REQUIRED WORK
Reproduce every line of the following material exactly, keeping the original wording, spelling, punctuation, and line breaks.

RECORDS FOR PROCESSING
====================

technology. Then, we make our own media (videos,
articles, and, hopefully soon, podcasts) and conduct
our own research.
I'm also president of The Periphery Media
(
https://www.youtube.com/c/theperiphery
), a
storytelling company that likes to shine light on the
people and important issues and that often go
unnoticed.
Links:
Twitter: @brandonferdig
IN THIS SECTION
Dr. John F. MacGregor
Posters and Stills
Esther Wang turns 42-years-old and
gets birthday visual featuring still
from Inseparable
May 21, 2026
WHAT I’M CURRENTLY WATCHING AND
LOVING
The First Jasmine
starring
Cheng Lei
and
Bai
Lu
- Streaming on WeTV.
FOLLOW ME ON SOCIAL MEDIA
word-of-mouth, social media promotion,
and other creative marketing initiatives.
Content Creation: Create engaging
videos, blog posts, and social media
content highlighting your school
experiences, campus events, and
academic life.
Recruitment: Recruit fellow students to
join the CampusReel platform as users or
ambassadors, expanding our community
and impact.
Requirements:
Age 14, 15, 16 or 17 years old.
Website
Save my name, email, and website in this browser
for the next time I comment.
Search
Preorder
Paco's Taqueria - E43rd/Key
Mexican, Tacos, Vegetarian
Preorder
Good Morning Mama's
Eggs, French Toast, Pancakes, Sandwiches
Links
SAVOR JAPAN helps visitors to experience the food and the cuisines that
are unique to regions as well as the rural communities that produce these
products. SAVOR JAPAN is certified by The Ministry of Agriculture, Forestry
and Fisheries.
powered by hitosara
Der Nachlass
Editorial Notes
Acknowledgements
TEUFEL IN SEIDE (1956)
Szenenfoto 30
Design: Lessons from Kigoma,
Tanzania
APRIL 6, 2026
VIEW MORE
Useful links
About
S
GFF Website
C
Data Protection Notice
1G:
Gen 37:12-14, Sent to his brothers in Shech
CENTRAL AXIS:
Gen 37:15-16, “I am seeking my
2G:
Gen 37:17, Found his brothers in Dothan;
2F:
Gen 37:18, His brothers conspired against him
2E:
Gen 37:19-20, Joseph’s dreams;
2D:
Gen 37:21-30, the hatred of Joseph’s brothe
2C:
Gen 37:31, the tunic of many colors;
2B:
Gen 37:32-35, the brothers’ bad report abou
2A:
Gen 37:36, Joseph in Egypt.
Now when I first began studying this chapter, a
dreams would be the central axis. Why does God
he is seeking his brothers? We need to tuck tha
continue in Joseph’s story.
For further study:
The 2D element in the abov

====================

REPLY TO THE TASK
technology. Then, we make our own media (videos,
articles, and, hopefully soon, podcasts) and conduct
our own research.
I'm also president of The Periphery Media
(
https://www.youtube.com/c/theperiphery
), a
storytelling company that likes to shine light on the
people and important issues and that often go
unnoticed.
Links:
Twitter: @brandonferdig
IN THIS SECTION
Dr. John F. MacGregor
Posters and Stills
Esther Wang turns 42-years-old and
gets birthday visual featuring still
from Inseparable
May 21, 2026
WHAT I’M CURRENTLY WATCHING AND
LOVING
The First Jasmine
starring
Cheng Lei
and
Bai
Lu
- Streaming on WeTV.
FOLLOW ME ON SOCIAL MEDIA
word-of-mouth, social media promotion,
and other creative marketing initiatives.
Content Creation: Create engaging
videos, blog posts, and social media
content highlighting your school
experiences, campus events, and
academic life.
Recruitment: Recruit fellow students to
join the CampusReel platform as users or
ambassadors, expanding our community
and impact.
Requirements:
Age 14, 15, 16 or 17 years old.
Website
Save my name, email, and website in this browser
for the next time I comment.
Search
Preorder
Paco's Taqueria - E43rd/Key
Mexican, Tacos, Vegetarian
Preorder
Good Morning Mama's
Eggs, French Toast, Pancakes, Sandwiches
Links
SAVOR JAPAN helps visitors to experience the food and the cuisines that
are unique to regions as well as the rural communities that produce these
products. SAVOR JAPAN is certified by The Ministry of Agriculture, Forestry
and Fisheries.
powered by hitosara
Der Nachlass
Editorial Notes
Acknowledgements
TEUFEL IN SEIDE (1956)
Szenenfoto 30
Design: Lessons from Kigoma,
Tanzania
APRIL 6, 2026
VIEW MORE
Useful links
About
S
GFF Website
C
Data Protection Notice
1G:
Gen 37:12-14, Sent to his brothers in Shech
CENTRAL AXIS:
Gen 37:15-16, “I am seeking my
2G:
Gen 37:17, Found his brothers in Dothan;
2F:
Gen 37:18, His brothers conspired against him
2E:
Gen 37:19-20, Joseph’s dreams;
2D:
Gen 37:21-30, the hatred of Joseph’s brothe
2C:
Gen 37:31, the tunic of many colors;
2B:
Gen 37:32-35, the brothers’ bad report abou
2A:
Gen 37:36, Joseph in Egypt.
Now when I first began studying this chapter, a
dreams would be the central axis. Why does God
he is seeking his brothers? We need to tuck tha
continue in Joseph’s story.
For further study:
The 2D element in the abov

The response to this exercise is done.